Mike, bad headlines, see below - I don't know if they got through. (Skip bad header to content) It was nice talking to you last night.

I think around 20-100 lines of easy perl code could:

1. create a directory listing of html files exported by a feed reader (or search reader yet to be created YTBC).

2. run tidy on each file. Pandoc needs good html, so clean up with tidy first.

3. run pandoc on each file outputting markdown and sending all results to one file.

4. parse the "big" file using perl. the construct s/[(mm)]$(mm)$/ parses all markdown urls, where mm are regular expressions, and the variables $1 and $2 contain the link name and url respectively, so perl processing markdown should be easy. First process urls's using

s/[mm]$mm )/[$1]\($2$\n/g; first pass

# second pass code to process "grand" file for url's.

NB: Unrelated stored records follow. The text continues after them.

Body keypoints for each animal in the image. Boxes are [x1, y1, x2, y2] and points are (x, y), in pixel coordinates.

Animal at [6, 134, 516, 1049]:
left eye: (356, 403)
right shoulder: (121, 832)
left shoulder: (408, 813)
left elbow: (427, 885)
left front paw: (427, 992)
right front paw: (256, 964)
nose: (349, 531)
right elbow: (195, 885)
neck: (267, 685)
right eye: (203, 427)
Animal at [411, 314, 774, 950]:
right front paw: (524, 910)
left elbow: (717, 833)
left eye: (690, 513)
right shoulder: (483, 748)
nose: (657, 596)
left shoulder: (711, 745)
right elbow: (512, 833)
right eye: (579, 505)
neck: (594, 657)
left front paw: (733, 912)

while(<input_markdown_file>) {

chop;

if ( s/\[(mm)\]$(mm)$ ) { # markdown is easy to recognize,

# parenthesis puts () content into

# variables $1 and $2

print "Url is $2 and title is $1\n"; # info to stdout

print FU2 "<br><a href='$2'>$1</a>\n"; # or something like this

# to print html file of

# links and titles

print FU3 "wget $parms $2\n" # print wget file, which you can execute

}

so each url is on its own line, and then run the above line-oriented script to extract any found url. This is much easier than parsing html. I have not tested this perl code: it is only written in the email tool.

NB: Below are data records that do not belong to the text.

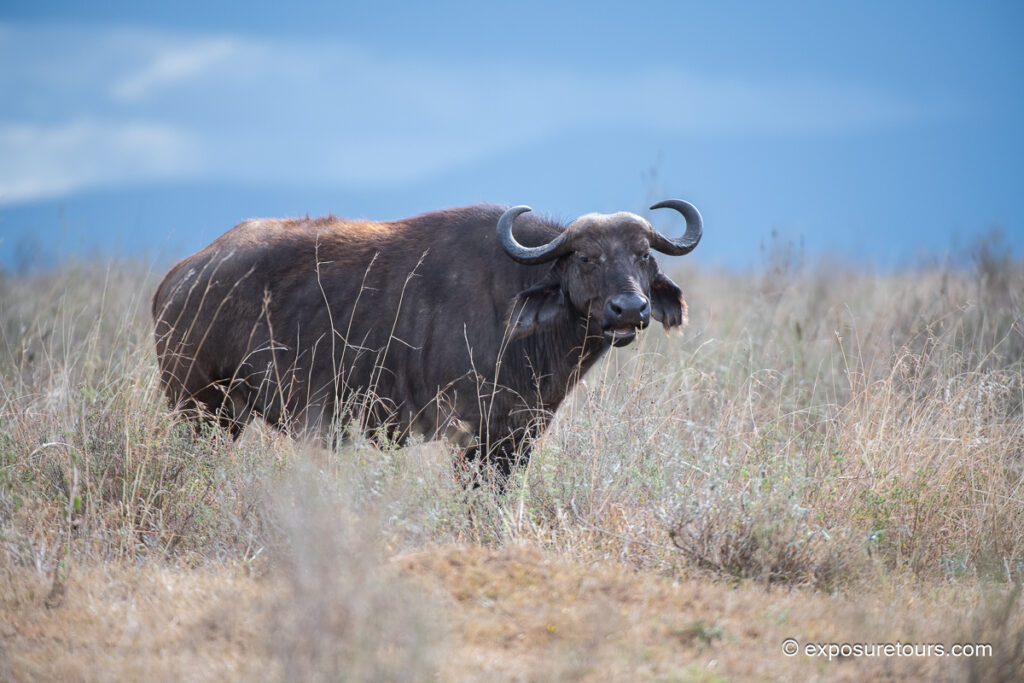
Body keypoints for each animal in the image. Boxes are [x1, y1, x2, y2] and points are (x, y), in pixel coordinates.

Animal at [152, 200, 702, 480]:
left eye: (643, 256)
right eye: (586, 257)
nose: (629, 309)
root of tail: (182, 277)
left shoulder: (519, 436)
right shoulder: (477, 435)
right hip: (198, 408)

5. Save a list of the urls and run wget on each url to get the big file.

6. Then repeat algorithm on list of wget'ed files.

I have not done this yet, but this is the next plan. It's the next evolutionary step. Funny I was already working on this before you called, so I am glad you called. If I succeed in doing this I will send you the perl script.

== KISS means keep it simple Iltis